介護保険の住宅改修費支給で知っておきたいこと

 ここからは介護保険の住宅改修費支給について事前に知っておきたいことを紹介します。

支払い方法は償還払いと受領委任払いの2種類

 介護保険の住宅改修費支給の支払い方法は償還払いと受領委任払いの2種類です。

償還払い

 被保険者が工事終了後、住宅改修業者に工事費全額を支払い、被保険者の指定口座に利用者負担分を差し引いた金額が振り込まれる方法です。

受領委任払い

 工事終了後に被保険者は住宅改修業者に自己負担分のみを支払い、介護保険の適用分は住宅改修業者へ直接支払われる方法です。

 事前の申請と「受領委任払い取扱事業者」に住宅改修を依頼する必要があるので、はじめに工事業者を選定するときに確認しましょう。

 ほかにも、事前登録した住宅改修業者に支払う給付券を発行する給付券方式を導入している市区町村もあるので、住んでいる地域の介護保険について調べておくと良いでしょう。

20万円を超えない場合は分割利用も可能

 基本的に介護保険を適用した住宅改修は1人1回のみ利用可能ですが、限度額20万円を超えない場合には、複数回にわけて利用することもできます。

転居や3段階以上状態区分が上がると再度利用可能

 転居した場合や、住宅改修費を利用したときより要介護状態区分が重くなり、3段階以上の上昇があった場合には、20万円を限度額として再度適用することができます。

給付限度額を超える金額は自己負担

 リフォームを検討すると改修工事をしたい場所が増えてしまい、かなりの金額になってしまうことも少なくありません。

 介護保険における住宅改修費の給付限度額は20万円であり、それを超えた金額は全額自己負担となります。

 自己負担額が高いときは、リフォームローンを利用するのも方法の1つです。

 リフォームローンを計画的に利用することで、少しでも介護の負担を減らして生活できるよう改修に役立ててください。

 常陽銀行のリフォームローンは、通常リフォームやバリアフリーのためのリフォームのほか、エコリフォームにもご利用が可能です。お客さまのご要望に合わせて最適なプランをご提案させていただきます。お借入希望額が1,000万円以下の無担保型ローン、お借入希望額が1,000万円以上の有担保型ローンのご用意があり、どちらもおトクな金利にてご利用いただけます。1,000万円超の場合は有担保型の住宅ローンにて対応しております。
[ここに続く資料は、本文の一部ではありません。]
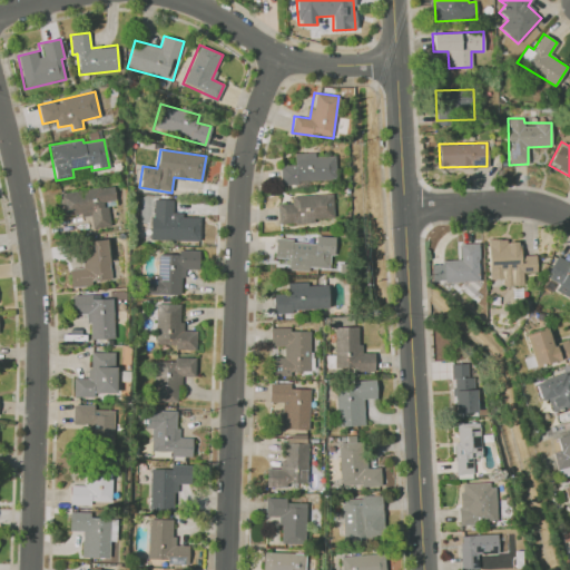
[(335,182),(335,156),(315,156),(315,153),(294,153),(294,165),(279,165),(281,183),(335,182)]
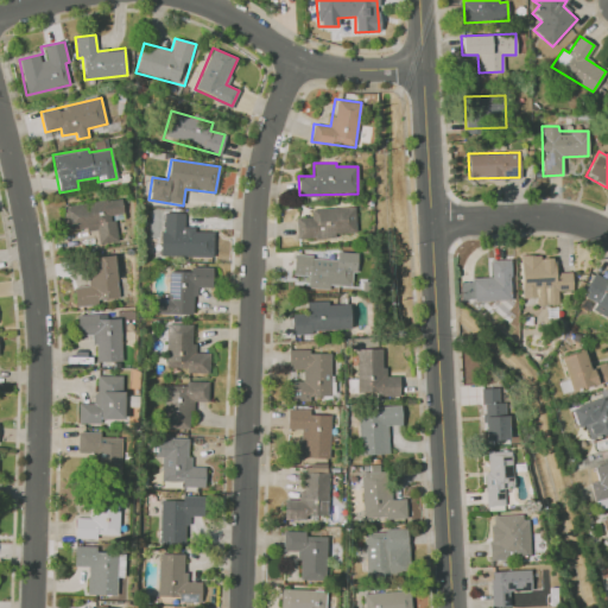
[(116,241),(113,215),(122,214),(121,197),(63,206),(67,232),(96,228),(99,244),(116,241)]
 また、他行からのお借り換えによるローンの一本化もOK。保証料込みで金利の上乗せがないこと、保証人が原則不要であること、三大疾病保障特約付きも選択可能であるなど、各種メリットも満載となっております。

リフォームローンについてはこちら

まとめ

 介護される本人や支える家族のために住宅の改修が必要になったときは、介護保険を申請すると工事費用の自己負担を減らせることがあります。

 介護保険の住宅改修費の支給上限額は20万円です。原則として1人1回の支給となりますが、上限を超えない場合は複数回にわけて支給してもらえます。

 手すりの取り付けや家の中の段差を解消するなど、さまざまな工事が支給対象となります。

 住宅改修費を支給してもらうためには、申請が必要です。ケアマネージャーと相談した結果、住宅の改修が必要になったときは、忘れずに申請をしましょう。

(2022年12月14日)

本コラムの内容は掲載日現在の情報です。
コラム内容を参考にする場合は、必ず出典元や関連情報により最新の情報を確認のうえでご活用ください。